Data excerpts

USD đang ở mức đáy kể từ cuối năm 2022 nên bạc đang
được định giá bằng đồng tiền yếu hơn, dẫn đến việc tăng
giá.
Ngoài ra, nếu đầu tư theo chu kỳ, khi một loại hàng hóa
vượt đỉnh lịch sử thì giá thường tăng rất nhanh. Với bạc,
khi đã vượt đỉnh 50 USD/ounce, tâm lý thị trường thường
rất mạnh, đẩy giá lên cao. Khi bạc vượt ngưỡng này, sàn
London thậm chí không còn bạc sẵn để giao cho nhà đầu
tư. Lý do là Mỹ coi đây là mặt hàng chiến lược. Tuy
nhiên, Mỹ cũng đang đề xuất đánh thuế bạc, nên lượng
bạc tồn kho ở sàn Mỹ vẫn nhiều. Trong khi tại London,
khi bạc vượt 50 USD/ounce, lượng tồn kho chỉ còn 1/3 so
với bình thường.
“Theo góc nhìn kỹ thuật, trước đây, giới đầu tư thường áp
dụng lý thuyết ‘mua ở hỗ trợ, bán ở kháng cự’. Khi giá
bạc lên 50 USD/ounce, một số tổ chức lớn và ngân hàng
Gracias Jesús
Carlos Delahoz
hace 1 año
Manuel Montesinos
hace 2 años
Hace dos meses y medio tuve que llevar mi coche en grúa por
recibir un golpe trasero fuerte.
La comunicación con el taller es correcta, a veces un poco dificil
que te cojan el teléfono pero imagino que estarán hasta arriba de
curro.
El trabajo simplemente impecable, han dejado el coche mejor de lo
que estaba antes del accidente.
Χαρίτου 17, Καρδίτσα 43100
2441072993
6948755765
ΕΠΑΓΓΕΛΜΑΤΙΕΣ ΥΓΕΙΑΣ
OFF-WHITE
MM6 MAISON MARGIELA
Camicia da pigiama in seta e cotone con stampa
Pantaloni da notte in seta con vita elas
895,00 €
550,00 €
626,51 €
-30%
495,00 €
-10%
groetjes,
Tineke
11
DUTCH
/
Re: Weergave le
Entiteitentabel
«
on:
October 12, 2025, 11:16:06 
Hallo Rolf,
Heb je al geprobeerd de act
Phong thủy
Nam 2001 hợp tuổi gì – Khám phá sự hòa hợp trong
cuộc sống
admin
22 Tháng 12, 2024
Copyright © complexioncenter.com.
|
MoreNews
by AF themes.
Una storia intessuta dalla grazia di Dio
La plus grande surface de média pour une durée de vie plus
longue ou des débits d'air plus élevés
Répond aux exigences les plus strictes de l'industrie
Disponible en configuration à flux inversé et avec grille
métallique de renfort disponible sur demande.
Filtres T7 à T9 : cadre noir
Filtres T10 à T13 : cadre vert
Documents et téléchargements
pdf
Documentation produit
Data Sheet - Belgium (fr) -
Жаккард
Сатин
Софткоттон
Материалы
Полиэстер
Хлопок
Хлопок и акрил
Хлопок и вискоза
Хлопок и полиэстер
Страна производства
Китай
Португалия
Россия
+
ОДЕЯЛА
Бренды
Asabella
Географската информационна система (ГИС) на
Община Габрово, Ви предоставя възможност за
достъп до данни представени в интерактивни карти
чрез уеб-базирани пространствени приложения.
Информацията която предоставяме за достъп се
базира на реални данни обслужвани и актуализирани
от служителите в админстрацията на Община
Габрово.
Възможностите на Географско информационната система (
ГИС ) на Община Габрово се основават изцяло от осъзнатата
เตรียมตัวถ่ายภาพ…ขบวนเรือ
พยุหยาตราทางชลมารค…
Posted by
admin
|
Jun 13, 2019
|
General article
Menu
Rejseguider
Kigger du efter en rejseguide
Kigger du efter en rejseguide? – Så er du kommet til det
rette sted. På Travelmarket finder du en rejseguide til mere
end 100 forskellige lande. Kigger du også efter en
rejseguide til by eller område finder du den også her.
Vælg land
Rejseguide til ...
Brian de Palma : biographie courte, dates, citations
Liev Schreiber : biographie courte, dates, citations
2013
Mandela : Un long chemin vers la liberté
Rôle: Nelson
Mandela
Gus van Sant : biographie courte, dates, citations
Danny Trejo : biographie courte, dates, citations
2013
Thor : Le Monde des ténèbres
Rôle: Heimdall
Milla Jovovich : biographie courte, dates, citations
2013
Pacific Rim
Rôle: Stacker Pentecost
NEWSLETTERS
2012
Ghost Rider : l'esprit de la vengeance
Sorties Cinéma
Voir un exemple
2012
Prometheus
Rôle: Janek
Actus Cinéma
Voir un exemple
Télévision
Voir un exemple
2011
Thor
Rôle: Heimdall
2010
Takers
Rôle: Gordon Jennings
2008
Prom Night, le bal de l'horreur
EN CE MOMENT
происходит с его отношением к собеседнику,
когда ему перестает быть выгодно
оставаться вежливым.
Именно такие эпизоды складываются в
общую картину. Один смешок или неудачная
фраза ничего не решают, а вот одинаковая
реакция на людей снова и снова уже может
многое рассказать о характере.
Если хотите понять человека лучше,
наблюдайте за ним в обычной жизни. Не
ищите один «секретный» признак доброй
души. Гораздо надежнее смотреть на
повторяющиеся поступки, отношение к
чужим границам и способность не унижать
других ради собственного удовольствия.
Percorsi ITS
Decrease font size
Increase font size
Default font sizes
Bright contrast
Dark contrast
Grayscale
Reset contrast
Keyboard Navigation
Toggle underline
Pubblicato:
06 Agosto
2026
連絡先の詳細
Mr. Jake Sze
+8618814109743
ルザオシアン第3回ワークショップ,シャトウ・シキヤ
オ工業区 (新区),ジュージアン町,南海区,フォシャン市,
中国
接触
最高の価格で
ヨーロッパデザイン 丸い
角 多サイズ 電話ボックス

- What the exercise asks -
Every line that contains the string "thường" should be copied from the entries.

- Response to the task -
vượt đỉnh lịch sử thì giá thường tăng rất nhanh. Với bạc,
khi đã vượt đỉnh 50 USD/ounce, tâm lý thị trường thường
với bình thường.
“Theo góc nhìn kỹ thuật, trước đây, giới đầu tư thường áp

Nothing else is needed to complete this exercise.